De toda negociación y negociador se esperan hechos, no palabras. Incluso, cuando se sabe del fracaso.
Precisamente, el peor de los fracasos no es el del desacuerdo que obliga de nuevo a trillar el camino de las diferencias y coincidencias, sino el de la fácil capitulación, sin agotar todas las diligencias posibles. Esto depende de las destrezas – incluso – innatas para negociar, considerada la experiencia según la gravedad del objeto de negociación, ya que, de lo contrario, dando igual negociar o no, un actor quedará por siempre a la merced del más avispado.
La negociación política tiene una naturaleza y características propias, aunque el negociador cuente con alguna hazaña en las lides judiciales, mercantiles o laborales. Ayuda, mas resulta insuficiente.
En la división social del trabajo político, cuando los había en la mínima acepción duvergeriana, los partidos exhibían a sendos especialistas en la materia, cuyo inicial entrenamiento consistía en la endiablada conformación de los cuadros de dirección con motivo de los comicios internos. O, si del parlamento se trataba, a propósito de la designación de alguna autoridad púbica, adelanto de las investigaciones, distribución del presupuesto o aprobación de las leyes.

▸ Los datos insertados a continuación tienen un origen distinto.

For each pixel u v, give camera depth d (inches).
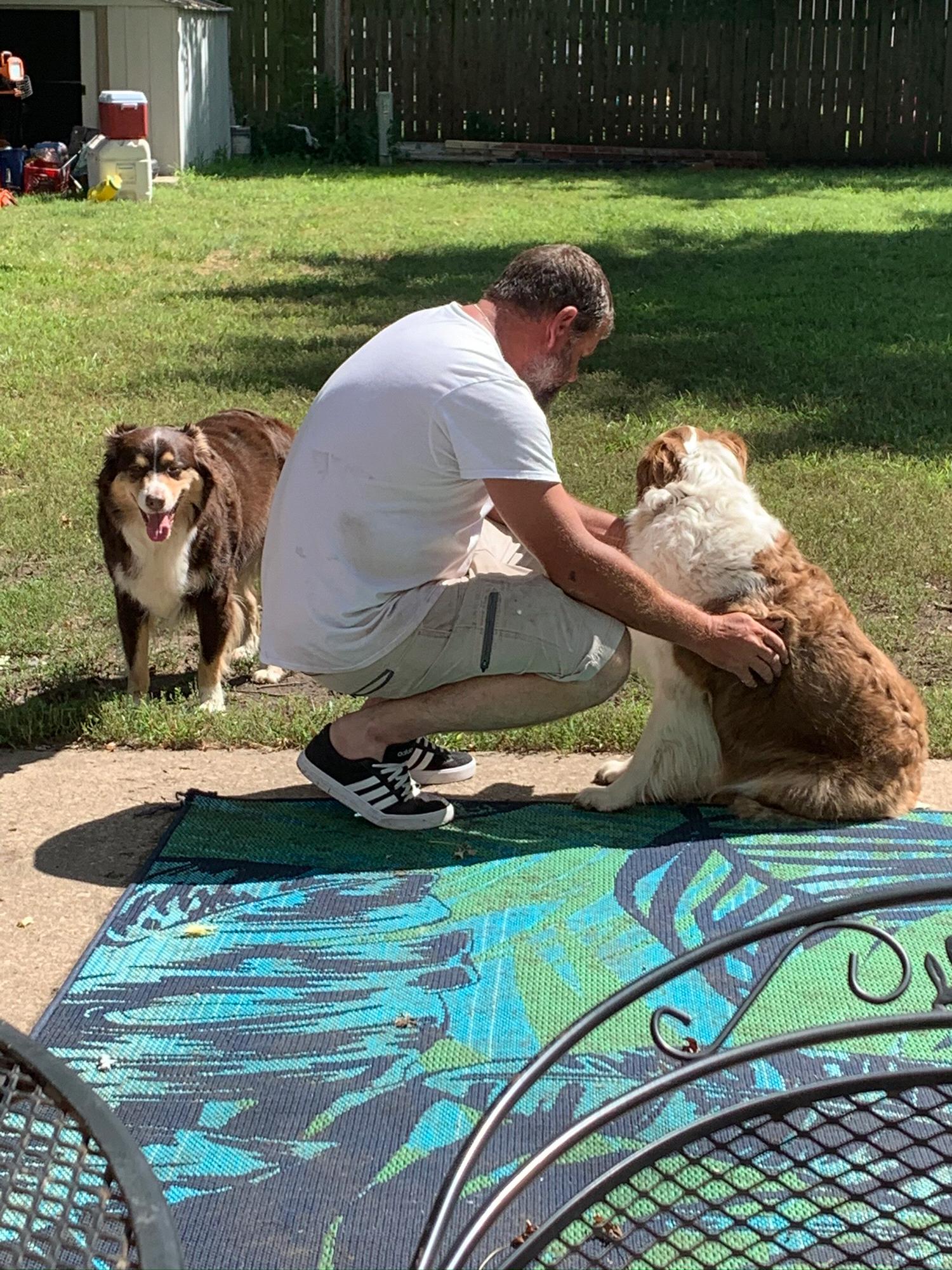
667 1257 86.0
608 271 496.7
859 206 660.1
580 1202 76.0
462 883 135.3
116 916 128.0
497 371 132.5
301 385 339.0
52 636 208.1
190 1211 91.0
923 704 174.2
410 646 140.7
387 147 807.1
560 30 818.8
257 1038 110.2
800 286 475.5
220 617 190.7
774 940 124.3
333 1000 115.4
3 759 168.9
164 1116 100.6
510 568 150.4
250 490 205.9
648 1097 74.4
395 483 134.7
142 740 173.8
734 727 150.9
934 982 84.0
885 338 402.6
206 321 409.4
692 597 148.6
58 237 534.3
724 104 831.7
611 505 256.2
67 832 147.6
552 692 144.9
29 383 338.6
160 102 689.0
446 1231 72.4
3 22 747.4
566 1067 106.4
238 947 123.2
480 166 811.4
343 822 148.7
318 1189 93.2
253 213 607.8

Digamos, consciente o inconscientemente, esta tradición le debió mucho a nuestros grandes traumas históricos, sobre todo con el descenso – más de las veces, estrepitoso – de las dictaduras. Una personalidad como la de José Giacopini Zárraga, por ejemplo, destacó por sus habilidades de negociación al precipitarse el trienio adeco o el gobierno de Pérez Jiménez, porque – aún sin poder evitarlo – atenuó la caída más allá de lo que podemos imaginar. Y, acotemos, en última instancia, a nivel del Estado, fueron más de 40 años de curtimiento de conocidos o desconocidos negociadores para saldar el problema de las conspiraciones de derecha e insurrecciones de izquierda, afrontar asuntos como el del Golfo de Venezuela o el Esequibo, lidiar con el Acuerdo de Cartagena o el Fondo Monetario Internacional, sabiendo distinguir entre el aspecto esencialmente político y el técnico, y aún entre la presencia de los decisores fundamentales y sus colaboradores más cercanos: Santos y Timochenko, sólo se sentaron a la mesa para avalar el proceso de discusión, pero otros fueron los esgrimistas cotidianos, por ilustrar el caso colombiano de esencial y aleccionador cuño político que, faltando poco, se inscribe en lo que universalmente se conocen como procesos de paz, con un sentido y unas reglas específicas y diferentes.
Lo que ha ocurrido en República Dominicana, no se compadece con estas habilidades, experiencias, tradiciones acumuladas y, en definitiva, proceso alguno de paz. La mayor calamidad es que, sabiéndolas fracasadas, comenzando por la definición misma del evento, las faenas de diálogo, negociación, conversatorio, tertulia o encuentro casual e inadvertido, aventajado por el receso navideño, ha quedado en el limbo para la única interpretación práctica de la dictadura que tiene en su haber dos cosas: erigirse como una mayoría fraudulenta y dividir a la oposición por obra de sus agentes dizque unitarios.
Limbo que es el del fracaso mortal para un sector improvisado y fanfarrón de la oposición que, al interpretar – esta vez – la sentencia latina, la llevan a los confines del refrán: lo que importan son las vacas y no las palabras. Siendo el caso, ni comida hay, como no puede llamarse liberación de presos a una vulgar manipulación de rehenes. Acotemos, no sin saludar al amable lector en este, el último artículo del año, ese sector más cerca de reeditar el Tratado de Coche, con sus firmantes, Pedro José Rojas y Antonio Guzmán Blanco, que el de esfuerzo genuino y unitario que, por cierto, tampoco supieron negociar al interior de la oposición para conservar justamente su mejor ventaja: la unidad.